This past year marked the end of the first decade of the 21st century. A decade of many achievements for COPA and some disappointments. But all things considered a very significant decade to kick off the second century of aviation.
I couldn’t think of a more fitting end to this decade than the favourable Supreme Court decisions handed down on October 15th, 2010. It took a decade for these two cases to wind their way up to the Supreme Court of Canada.
COPA became involved in the first of the two cases in 1999. To say it was a long time coming is an understatement since COPA has been struggling with the issue of Federal jurisdiction over airports and aerodromes since 1952.
It feels really good to have the highest court in the land affirm our position.
One of the biggest challenges we are facing now and for the foreseeable future is the threatened closure of airports. For the most part the airports under threat of closure are owned by municipal authorities large and small.
Whether an airport is owned by a small town, city, county or even a province, there is increasing pressure to put that valuable land to use for a more revenue-producing alternatives, or so it is perceived.
COPA argues that this is almost always very short-sighted and generally arrived at because the municipality has not done its homework and identified the true value of its airport to the community.
There are 14 authoritative airport economic impact studies on COPA’s website for airports all across Canada which clearly demonstrate that the economic value of an airport to a community exceeds the costs by a very wide margin.

· · · ·

## Written task:
Copy out the entire COPA airport text word for word. The entries come from a separate source.

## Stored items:
· · · ·

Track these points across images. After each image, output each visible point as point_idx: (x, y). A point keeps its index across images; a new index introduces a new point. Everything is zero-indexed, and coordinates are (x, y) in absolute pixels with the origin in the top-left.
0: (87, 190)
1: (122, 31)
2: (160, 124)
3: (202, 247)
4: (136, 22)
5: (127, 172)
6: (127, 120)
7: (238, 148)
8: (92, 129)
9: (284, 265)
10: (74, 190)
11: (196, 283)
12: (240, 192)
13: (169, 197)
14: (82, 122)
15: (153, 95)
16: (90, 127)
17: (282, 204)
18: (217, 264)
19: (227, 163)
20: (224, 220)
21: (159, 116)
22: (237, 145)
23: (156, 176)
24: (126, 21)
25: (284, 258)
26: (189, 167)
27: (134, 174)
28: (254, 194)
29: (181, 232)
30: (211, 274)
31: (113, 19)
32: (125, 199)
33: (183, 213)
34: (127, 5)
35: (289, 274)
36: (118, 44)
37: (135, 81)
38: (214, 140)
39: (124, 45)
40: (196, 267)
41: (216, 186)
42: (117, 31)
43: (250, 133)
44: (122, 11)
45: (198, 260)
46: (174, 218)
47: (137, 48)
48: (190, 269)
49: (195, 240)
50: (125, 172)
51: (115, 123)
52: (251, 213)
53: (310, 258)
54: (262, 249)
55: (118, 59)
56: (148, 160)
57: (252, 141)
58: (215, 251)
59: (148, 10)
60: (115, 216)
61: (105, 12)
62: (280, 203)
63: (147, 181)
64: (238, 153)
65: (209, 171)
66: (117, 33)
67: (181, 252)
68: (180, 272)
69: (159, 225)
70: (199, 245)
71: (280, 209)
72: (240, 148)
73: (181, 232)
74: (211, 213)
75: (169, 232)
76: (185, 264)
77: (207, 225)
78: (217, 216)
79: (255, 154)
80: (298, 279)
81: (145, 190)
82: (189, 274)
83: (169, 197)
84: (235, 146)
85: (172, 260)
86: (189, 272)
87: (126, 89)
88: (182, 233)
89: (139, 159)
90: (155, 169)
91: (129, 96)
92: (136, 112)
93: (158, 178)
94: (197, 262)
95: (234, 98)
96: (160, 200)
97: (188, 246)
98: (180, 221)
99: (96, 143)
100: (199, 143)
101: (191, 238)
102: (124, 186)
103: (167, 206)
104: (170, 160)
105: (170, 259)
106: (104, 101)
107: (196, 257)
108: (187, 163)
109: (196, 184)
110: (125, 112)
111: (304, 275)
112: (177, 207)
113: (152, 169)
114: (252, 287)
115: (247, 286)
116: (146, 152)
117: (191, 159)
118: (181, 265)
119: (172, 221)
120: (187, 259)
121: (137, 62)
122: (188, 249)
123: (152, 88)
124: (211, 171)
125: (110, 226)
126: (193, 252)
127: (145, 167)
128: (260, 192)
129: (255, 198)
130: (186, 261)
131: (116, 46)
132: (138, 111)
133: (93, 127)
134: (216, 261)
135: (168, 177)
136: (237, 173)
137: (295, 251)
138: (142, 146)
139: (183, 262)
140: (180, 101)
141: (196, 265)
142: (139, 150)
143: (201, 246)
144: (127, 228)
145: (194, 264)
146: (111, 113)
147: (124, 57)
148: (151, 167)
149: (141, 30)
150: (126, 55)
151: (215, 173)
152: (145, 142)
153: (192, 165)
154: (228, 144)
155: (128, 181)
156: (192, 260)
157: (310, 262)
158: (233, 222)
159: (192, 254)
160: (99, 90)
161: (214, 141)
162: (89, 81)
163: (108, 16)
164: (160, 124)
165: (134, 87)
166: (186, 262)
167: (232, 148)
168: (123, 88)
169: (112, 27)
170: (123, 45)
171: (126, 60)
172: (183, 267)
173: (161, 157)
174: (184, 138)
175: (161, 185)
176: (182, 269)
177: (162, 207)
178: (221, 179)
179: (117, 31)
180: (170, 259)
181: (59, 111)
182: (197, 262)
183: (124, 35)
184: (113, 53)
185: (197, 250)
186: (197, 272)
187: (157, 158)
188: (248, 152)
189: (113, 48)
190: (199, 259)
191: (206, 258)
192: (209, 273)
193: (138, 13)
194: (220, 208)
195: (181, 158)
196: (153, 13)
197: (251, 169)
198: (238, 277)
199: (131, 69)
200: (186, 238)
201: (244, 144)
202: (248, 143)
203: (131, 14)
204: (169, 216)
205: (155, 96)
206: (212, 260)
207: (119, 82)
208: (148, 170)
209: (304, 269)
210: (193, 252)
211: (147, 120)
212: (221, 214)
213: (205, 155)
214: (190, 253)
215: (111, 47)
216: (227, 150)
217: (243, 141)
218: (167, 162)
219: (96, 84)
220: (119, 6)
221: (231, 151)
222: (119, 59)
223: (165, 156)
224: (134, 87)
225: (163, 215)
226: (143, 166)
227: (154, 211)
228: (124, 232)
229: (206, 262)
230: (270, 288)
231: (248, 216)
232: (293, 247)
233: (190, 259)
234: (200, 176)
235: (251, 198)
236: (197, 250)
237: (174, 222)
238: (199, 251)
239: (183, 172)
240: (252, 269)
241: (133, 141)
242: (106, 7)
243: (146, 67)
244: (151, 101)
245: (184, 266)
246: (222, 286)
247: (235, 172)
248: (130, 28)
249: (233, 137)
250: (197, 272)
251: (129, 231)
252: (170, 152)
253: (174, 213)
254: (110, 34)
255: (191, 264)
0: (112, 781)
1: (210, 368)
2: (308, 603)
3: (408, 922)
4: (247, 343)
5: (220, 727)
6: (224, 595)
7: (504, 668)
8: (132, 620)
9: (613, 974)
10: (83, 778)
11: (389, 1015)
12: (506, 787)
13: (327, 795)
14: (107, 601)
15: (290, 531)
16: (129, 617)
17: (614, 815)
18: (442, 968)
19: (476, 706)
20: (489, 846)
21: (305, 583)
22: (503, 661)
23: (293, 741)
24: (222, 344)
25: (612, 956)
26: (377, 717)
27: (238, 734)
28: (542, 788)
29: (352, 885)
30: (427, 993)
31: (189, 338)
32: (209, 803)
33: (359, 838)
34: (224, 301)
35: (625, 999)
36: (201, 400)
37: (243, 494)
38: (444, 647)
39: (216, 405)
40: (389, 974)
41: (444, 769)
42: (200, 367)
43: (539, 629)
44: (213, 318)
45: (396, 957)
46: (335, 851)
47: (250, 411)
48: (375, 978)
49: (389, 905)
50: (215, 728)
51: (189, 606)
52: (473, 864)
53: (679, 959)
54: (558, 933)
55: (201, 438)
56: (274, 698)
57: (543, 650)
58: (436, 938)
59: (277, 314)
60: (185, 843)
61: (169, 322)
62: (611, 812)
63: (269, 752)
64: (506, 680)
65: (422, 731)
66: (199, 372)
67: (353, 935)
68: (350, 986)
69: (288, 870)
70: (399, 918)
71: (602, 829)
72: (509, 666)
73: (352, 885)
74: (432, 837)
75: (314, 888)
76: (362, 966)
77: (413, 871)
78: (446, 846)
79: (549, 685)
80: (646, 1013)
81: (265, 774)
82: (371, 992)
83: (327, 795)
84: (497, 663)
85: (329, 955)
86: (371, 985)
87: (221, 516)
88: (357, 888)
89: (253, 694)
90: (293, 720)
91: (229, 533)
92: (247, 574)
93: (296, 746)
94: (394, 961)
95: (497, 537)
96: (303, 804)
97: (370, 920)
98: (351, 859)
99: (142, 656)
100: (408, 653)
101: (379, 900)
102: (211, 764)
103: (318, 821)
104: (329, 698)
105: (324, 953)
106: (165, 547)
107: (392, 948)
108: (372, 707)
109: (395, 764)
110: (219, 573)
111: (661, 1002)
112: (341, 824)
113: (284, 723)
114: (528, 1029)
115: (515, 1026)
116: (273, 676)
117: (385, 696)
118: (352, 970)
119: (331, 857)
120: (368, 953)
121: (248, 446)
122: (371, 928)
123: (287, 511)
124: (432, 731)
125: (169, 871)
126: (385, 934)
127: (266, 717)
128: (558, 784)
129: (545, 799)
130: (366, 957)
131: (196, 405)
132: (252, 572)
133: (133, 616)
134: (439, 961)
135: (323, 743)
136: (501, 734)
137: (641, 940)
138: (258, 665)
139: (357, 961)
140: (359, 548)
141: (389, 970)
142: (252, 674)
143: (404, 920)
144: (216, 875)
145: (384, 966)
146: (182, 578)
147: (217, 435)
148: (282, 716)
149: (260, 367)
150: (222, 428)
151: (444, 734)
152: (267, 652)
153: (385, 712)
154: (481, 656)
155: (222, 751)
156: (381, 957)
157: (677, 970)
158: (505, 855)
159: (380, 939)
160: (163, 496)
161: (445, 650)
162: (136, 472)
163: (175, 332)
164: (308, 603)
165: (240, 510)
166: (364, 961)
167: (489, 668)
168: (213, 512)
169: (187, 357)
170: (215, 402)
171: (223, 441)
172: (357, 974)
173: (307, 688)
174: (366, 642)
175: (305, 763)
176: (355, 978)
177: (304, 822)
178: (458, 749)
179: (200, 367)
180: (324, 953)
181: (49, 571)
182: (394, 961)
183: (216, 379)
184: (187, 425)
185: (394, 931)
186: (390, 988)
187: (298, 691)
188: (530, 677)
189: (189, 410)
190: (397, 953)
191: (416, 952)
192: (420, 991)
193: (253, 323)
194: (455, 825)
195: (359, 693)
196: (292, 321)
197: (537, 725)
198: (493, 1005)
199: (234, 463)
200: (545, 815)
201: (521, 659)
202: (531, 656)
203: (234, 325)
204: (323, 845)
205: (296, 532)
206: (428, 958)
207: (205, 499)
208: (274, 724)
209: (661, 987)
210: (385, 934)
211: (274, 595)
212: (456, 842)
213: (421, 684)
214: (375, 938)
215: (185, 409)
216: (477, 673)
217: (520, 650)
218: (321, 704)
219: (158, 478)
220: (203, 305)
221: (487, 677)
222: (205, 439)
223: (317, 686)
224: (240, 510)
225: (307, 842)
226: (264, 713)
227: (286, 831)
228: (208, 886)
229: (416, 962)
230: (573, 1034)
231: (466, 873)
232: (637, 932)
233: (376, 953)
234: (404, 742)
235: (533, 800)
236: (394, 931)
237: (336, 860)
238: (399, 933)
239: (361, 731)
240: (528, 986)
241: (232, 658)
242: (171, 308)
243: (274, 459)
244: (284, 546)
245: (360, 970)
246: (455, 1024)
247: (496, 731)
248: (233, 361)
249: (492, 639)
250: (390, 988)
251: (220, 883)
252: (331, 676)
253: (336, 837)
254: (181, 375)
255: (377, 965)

· · · ·

## Solved problem:
This past year marked the end of the first decade of the 21st century. A decade of many achievements for COPA and some disappointments. But all things considered a very significant decade to kick off the second century of aviation.
I couldn’t think of a more fitting end to this decade than the favourable Supreme Court decisions handed down on October 15th, 2010. It took a decade for these two cases to wind their way up to the Supreme Court of Canada.
COPA became involved in the first of the two cases in 1999. To say it was a long time coming is an understatement since COPA has been struggling with the issue of Federal jurisdiction over airports and aerodromes since 1952.
It feels really good to have the highest court in the land affirm our position.
One of the biggest challenges we are facing now and for the foreseeable future is the threatened closure of airports. For the most part the airports under threat of closure are owned by municipal authorities large and small.
Whether an airport is owned by a small town, city, county or even a province, there is increasing pressure to put that valuable land to use for a more revenue-producing alternatives, or so it is perceived.
COPA argues that this is almost always very short-sighted and generally arrived at because the municipality has not done its homework and identified the true value of its airport to the community.
There are 14 authoritative airport economic impact studies on COPA’s website for airports all across Canada which clearly demonstrate that the economic value of an airport to a community exceeds the costs by a very wide margin.